**Available data**
○ ○ ○ ○

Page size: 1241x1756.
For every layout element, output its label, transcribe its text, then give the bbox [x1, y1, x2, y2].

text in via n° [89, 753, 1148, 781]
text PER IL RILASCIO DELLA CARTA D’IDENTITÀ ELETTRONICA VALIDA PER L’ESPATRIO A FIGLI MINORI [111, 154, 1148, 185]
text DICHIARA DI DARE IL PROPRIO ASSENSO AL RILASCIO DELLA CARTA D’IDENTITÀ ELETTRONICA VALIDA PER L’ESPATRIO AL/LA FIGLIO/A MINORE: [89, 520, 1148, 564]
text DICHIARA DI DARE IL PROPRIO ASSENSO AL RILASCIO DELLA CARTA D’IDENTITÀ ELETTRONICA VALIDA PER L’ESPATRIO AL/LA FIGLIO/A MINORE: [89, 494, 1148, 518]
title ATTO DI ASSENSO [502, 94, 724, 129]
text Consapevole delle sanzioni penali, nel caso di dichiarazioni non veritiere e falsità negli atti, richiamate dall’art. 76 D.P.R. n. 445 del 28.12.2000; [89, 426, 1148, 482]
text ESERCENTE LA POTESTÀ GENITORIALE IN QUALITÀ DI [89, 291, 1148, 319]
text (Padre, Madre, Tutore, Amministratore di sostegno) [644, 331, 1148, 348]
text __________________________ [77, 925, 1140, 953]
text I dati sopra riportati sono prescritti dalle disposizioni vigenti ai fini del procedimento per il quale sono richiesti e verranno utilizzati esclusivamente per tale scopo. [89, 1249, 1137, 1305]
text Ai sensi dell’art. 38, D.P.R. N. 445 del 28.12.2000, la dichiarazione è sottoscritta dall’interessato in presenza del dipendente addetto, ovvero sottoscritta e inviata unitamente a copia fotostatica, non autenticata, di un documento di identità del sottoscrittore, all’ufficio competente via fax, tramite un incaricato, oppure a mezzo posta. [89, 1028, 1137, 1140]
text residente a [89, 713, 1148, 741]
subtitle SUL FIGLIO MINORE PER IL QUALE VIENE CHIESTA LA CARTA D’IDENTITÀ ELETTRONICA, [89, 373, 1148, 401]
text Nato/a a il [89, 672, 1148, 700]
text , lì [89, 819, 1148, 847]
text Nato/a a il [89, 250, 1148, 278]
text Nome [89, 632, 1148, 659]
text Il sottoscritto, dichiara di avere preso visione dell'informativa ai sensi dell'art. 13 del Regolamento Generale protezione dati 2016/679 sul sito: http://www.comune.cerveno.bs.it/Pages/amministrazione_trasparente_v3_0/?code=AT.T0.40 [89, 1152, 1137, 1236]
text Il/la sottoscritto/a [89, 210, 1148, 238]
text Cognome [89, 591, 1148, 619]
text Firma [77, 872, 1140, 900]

○ ○ ○ ○

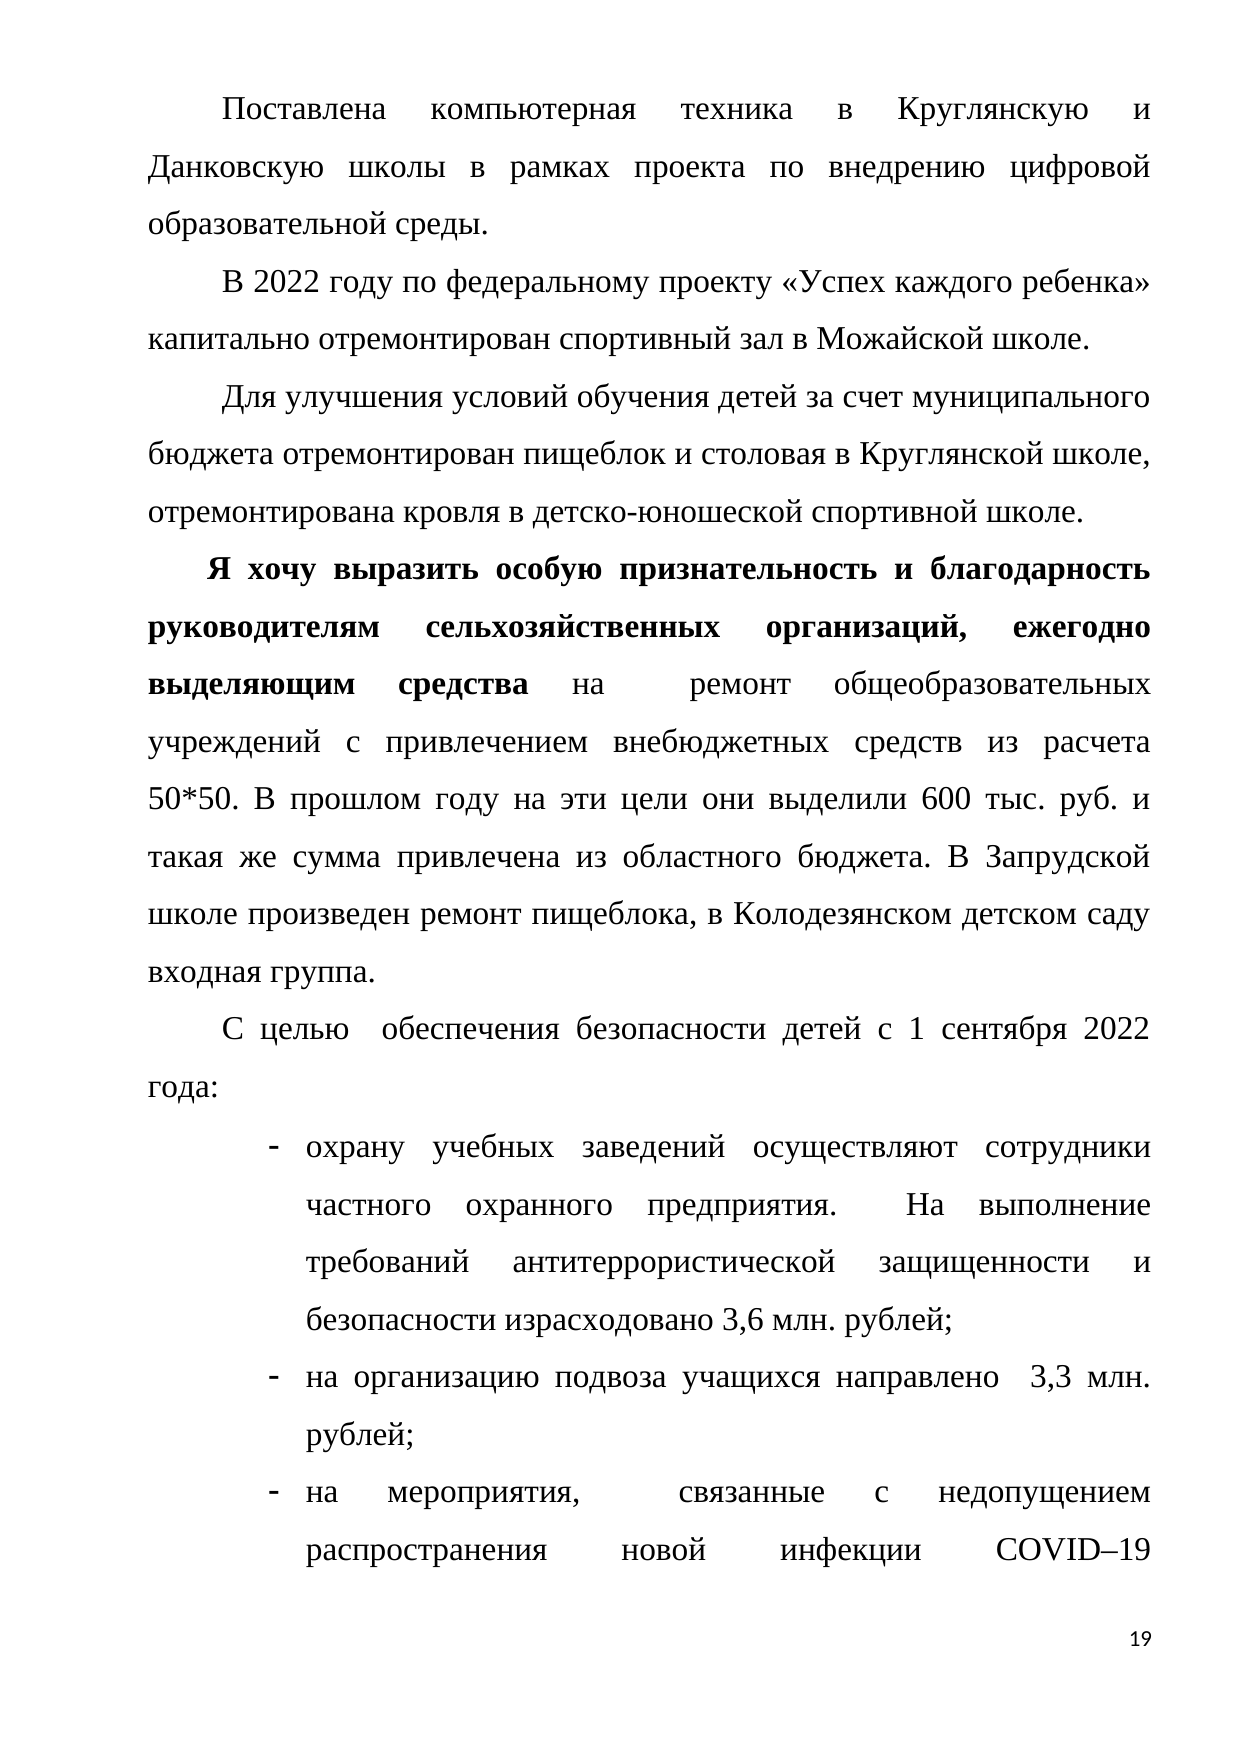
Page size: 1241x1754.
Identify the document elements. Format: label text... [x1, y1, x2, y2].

○ ○ ○ ○

**What this task involves**
Pull every line with the string "size" from the data above.

**Written response**
Page size: 1241x1756.
Page size: 1241x1754.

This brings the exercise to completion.